Exercise instructions:
In your answer, set down the records below exactly as they stand, omitting pictures.

Records provided:

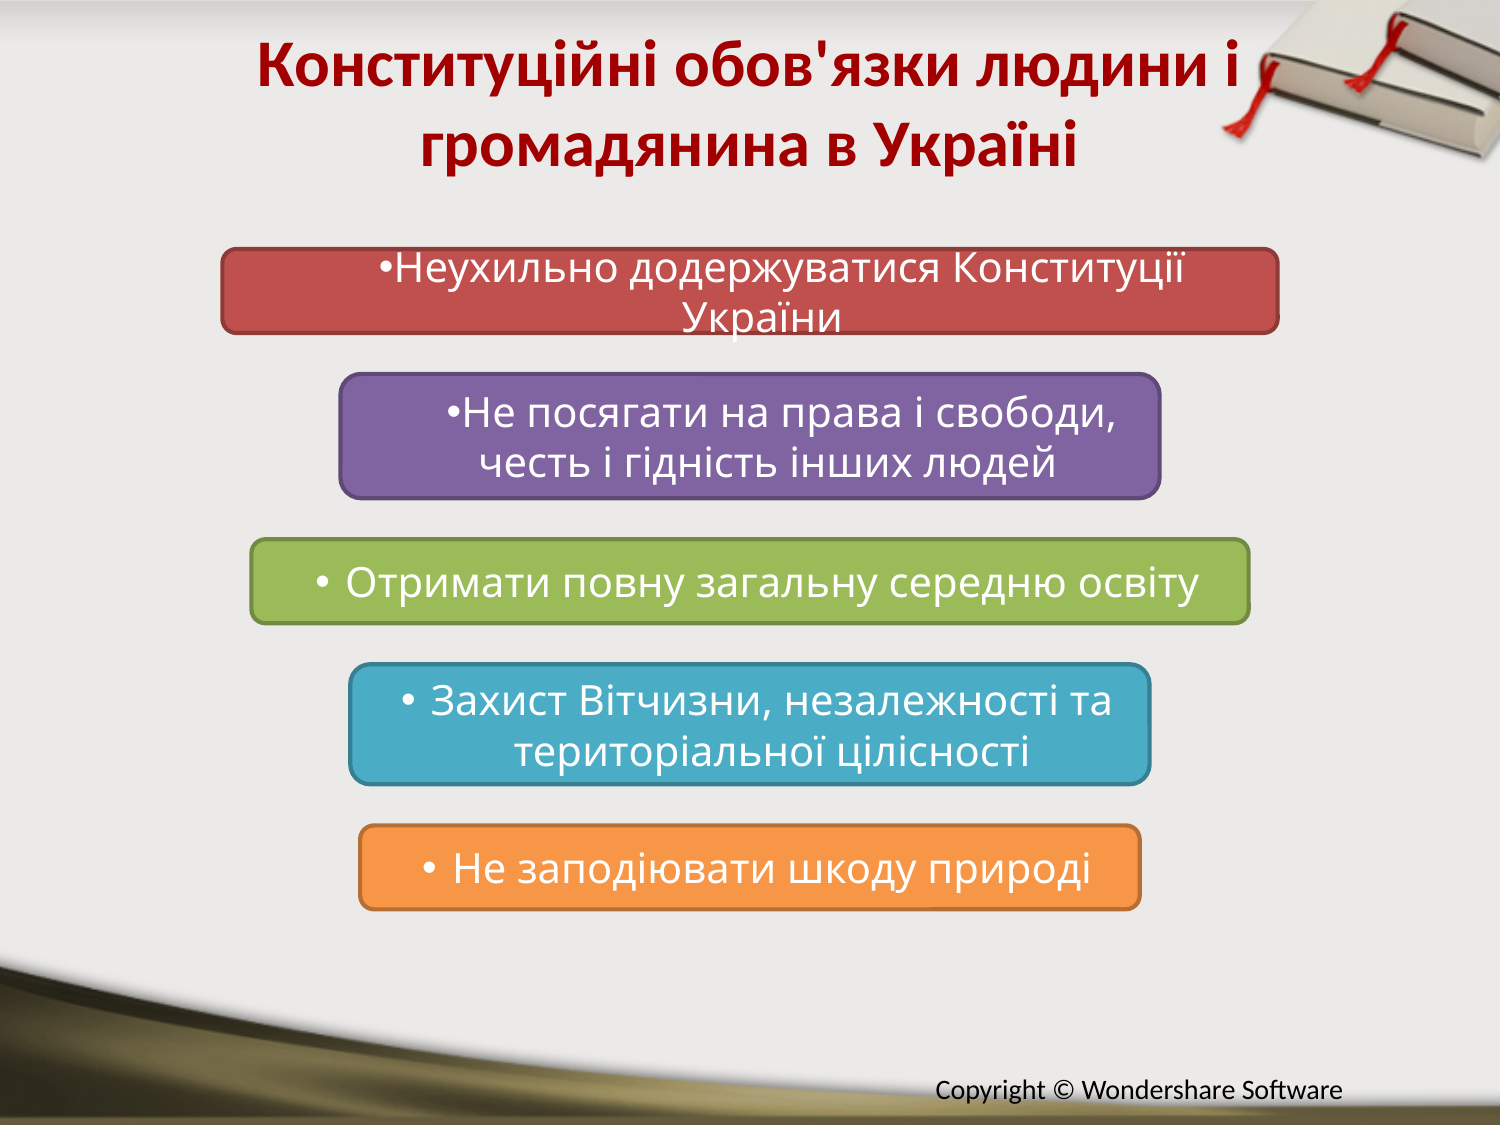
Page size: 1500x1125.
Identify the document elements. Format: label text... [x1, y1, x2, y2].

text_box Отримати повну загальну середню освіту [249, 537, 1251, 626]
text_box Захист Вітчизни, незалежності та територіальної цілісності [348, 662, 1152, 787]
text_box Конституційні обов'язки людини і громадянина в Україні [66, 48, 1434, 152]
text_box Не заподіювати шкоду природі [358, 823, 1142, 912]
picture [0, 0, 1500, 1125]
text_box Неухильно додержуватися Конституції України [220, 246, 1280, 336]
text_box Не посягати на права і свободи, честь і гідність інших людей [338, 371, 1162, 501]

Result:
Page size: 1500x1125.
Identify the document elements. Format: label text... [x1, y1, x2, y2].

text_box Отримати повну загальну середню освіту [249, 537, 1251, 626]
text_box Захист Вітчизни, незалежності та територіальної цілісності [348, 662, 1152, 787]
text_box Конституційні обов'язки людини і громадянина в Україні [66, 48, 1434, 152]
text_box Не заподіювати шкоду природі [358, 823, 1142, 912]
picture [0, 0, 1500, 1125]
text_box Неухильно додержуватися Конституції України [220, 246, 1280, 336]
text_box Не посягати на права і свободи, честь і гідність інших людей [338, 371, 1162, 501]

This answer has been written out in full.